Immaculate conditions, inviting greens and no wind led to a slew of low scores, with the field of 77 compiling 451 birdies — an average of nearly six per round — and 11 eagles. That’s a combination of exceptional play and the fact the course features five par-five holes.
Back in 2013, the last time PGA Tour players converged on Sherwood for the Hero World Challenge, Zach Johnson won with a 13-under-par 275. That tournament, held at Sherwood from 2000 to 2013, took place in December, so the conditions were not as favorable.
“It's not very difficult,” Thomas said of the 6,898-yard course. “It's short, and the greens are soft right now. So obviously if they get firmer and they tuck the pins a little bit more, it is going to be harder and the scores will be higher. With some of the pins that they've had and definitely just the softer conditions, that's good scoring conditions for us.”
For some, the scoring was jaw-dropping. After an even-par opening round, Richy Werenski shot an 11-under 61 that included 12 birdies, five pars and a bogey. He’s in a logjam of players tied for sixth.
The Zozo Championship, moved from Japan because of the pandemic, doesn’t have a cut. Dylan Frittelli and Lanto Griffin are tied for second, one shot behind Thomas, followed by Patrick Cantlay and Scottie Scheffler tied for fourth at 12 under.
A lot of players are using this as their tuneup for an unprecedented autumn Masters, moved from April to Nov. 12-15 in another pandemic adjustment.
“This is all still building up to Augusta,” said Cantlay, a former UCLA standout from Long Beach. “It just feels weird because it's this time of year. But my game's been going in the right direction, I'm feeling good about it, so it is nice to play well before Augusta.”
“There's really no wind today, maybe less than half a club,” Reed said. “So when it's like that, you feel like you can just attack, you can throw darts.
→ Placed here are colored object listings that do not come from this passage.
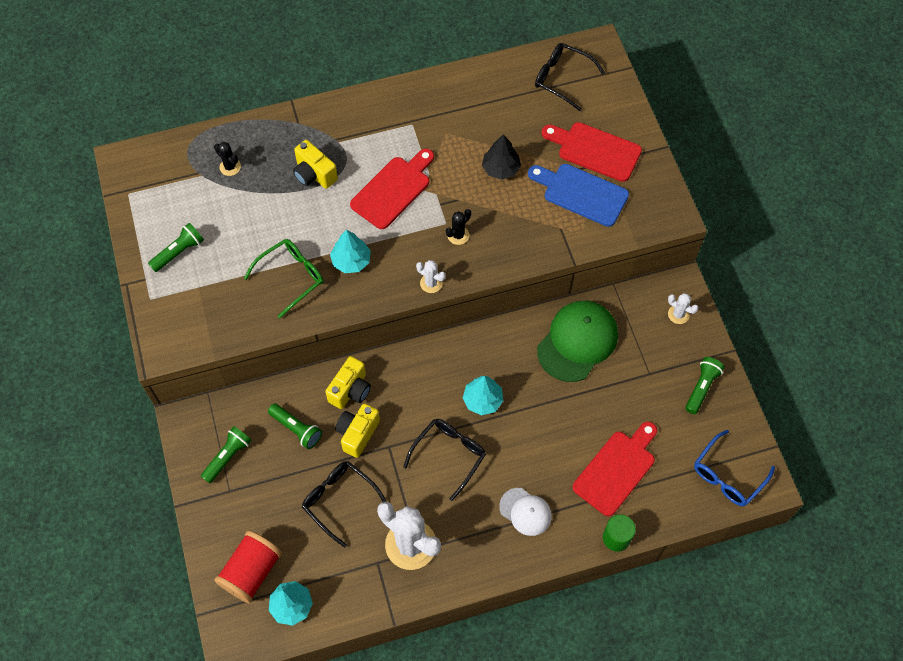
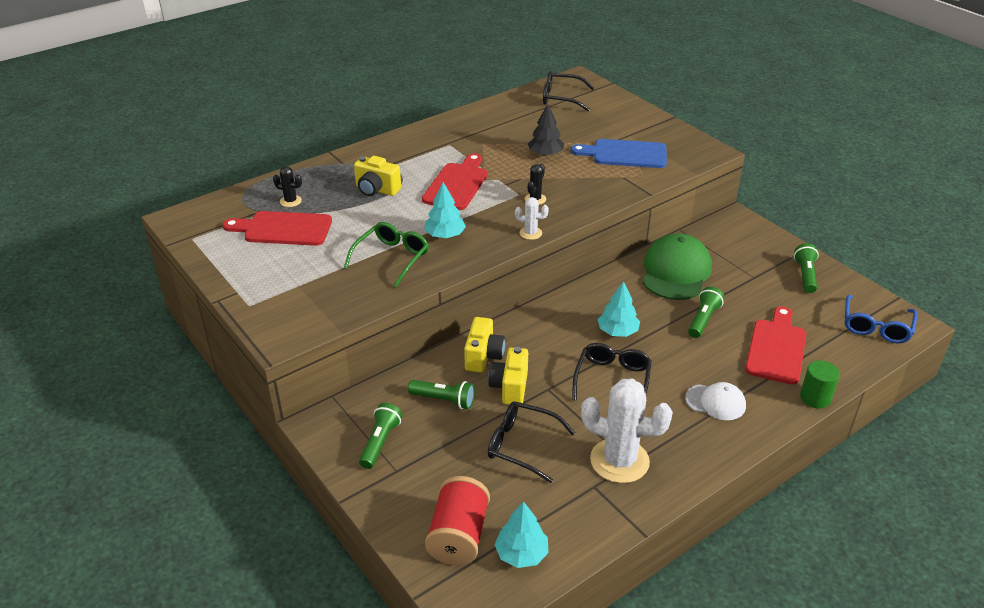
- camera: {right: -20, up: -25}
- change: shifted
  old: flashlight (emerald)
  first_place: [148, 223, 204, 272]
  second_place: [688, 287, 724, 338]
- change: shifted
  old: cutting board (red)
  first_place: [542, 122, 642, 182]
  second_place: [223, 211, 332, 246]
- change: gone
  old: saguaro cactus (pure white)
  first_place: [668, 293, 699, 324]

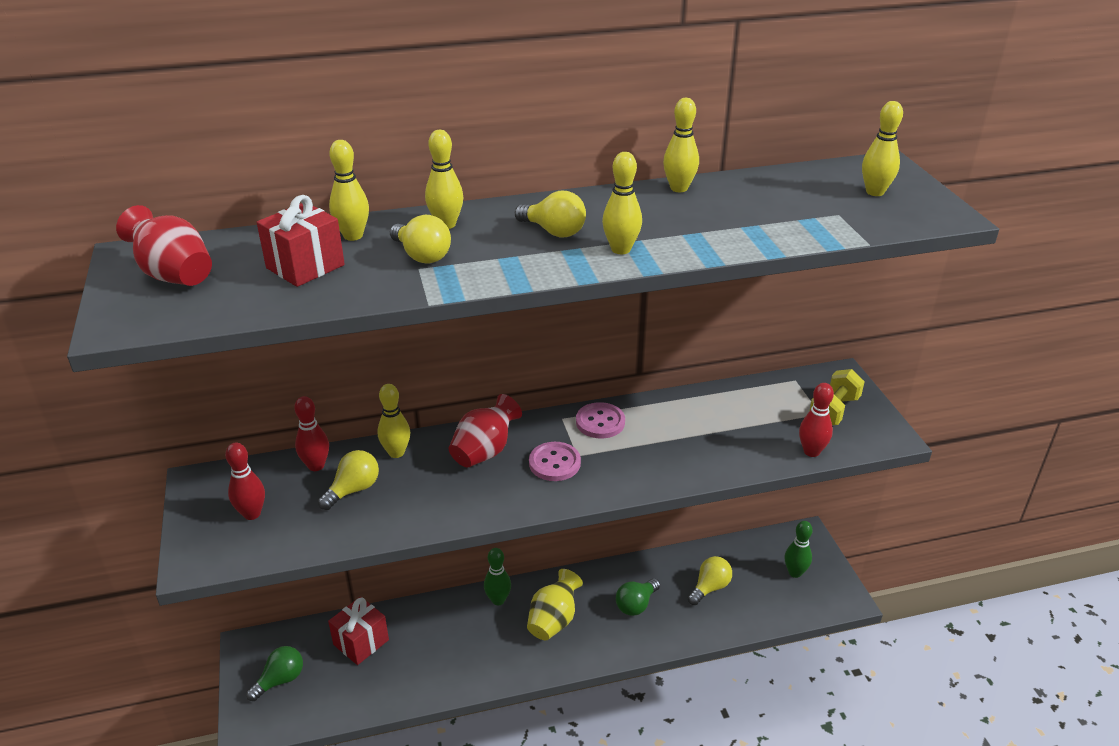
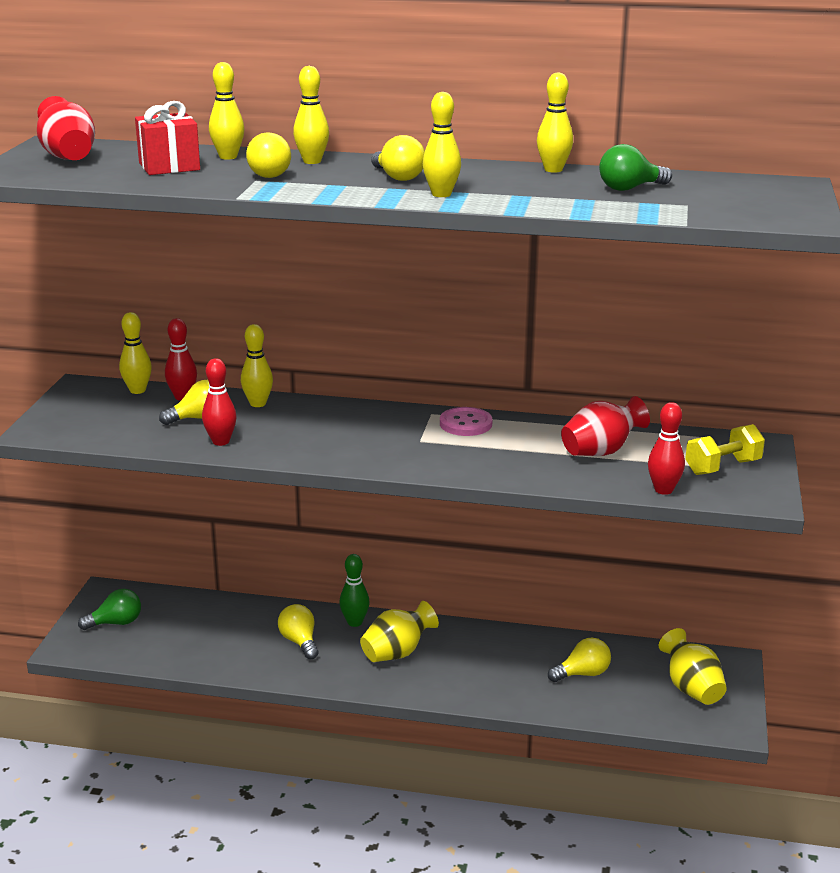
- camera: {right: 25, up: -10}
- change: shifted
  old: bowling pin (red)
  first_place: [225, 443, 265, 520]
  second_place: [202, 358, 237, 446]
- change: gone
  old: wrapped gift (red)
  first_place: [328, 597, 389, 665]
- change: shifted
  old: tall vase (red)
  first_place: [449, 394, 522, 468]
  second_place: [561, 396, 650, 456]
- change: gone
  old: sewing button (rosy)
  first_place: [529, 442, 581, 481]
- change: shifted
  old: lightbulb (emerald)
  first_place: [616, 578, 660, 616]
  second_place: [599, 144, 672, 191]
- change: swapped
  old: bowling pin (emerald)
  new: tall vase (bright yellow)
  first_place: [785, 521, 813, 578]
  second_place: [659, 628, 727, 705]
- change: shifted
  old: bowling pin (bright yellow)
  first_place: [862, 101, 903, 196]
  second_place: [119, 312, 152, 394]
- change: new
  new: lightbulb (bright yellow)
  second_place: [278, 604, 319, 659]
When you're hitting the ball in the fairway, especially on the par-fives, a lot of them, if you hit the fairway, it's automatic you can go for it.”
Tiger Woods, both the defending Masters and Zozo winner, shot a 66 on Friday — 10 strokes better than his opening round.
“I felt a lot better with my driving,” he said. “I was able to hit the ball both ways, which is nice. I hit two bad tee shots with a three-wood, but they ended up in the fairway and that was not the case yesterday. And I hit my irons basically pin high all day and gave myself a lot of putts.”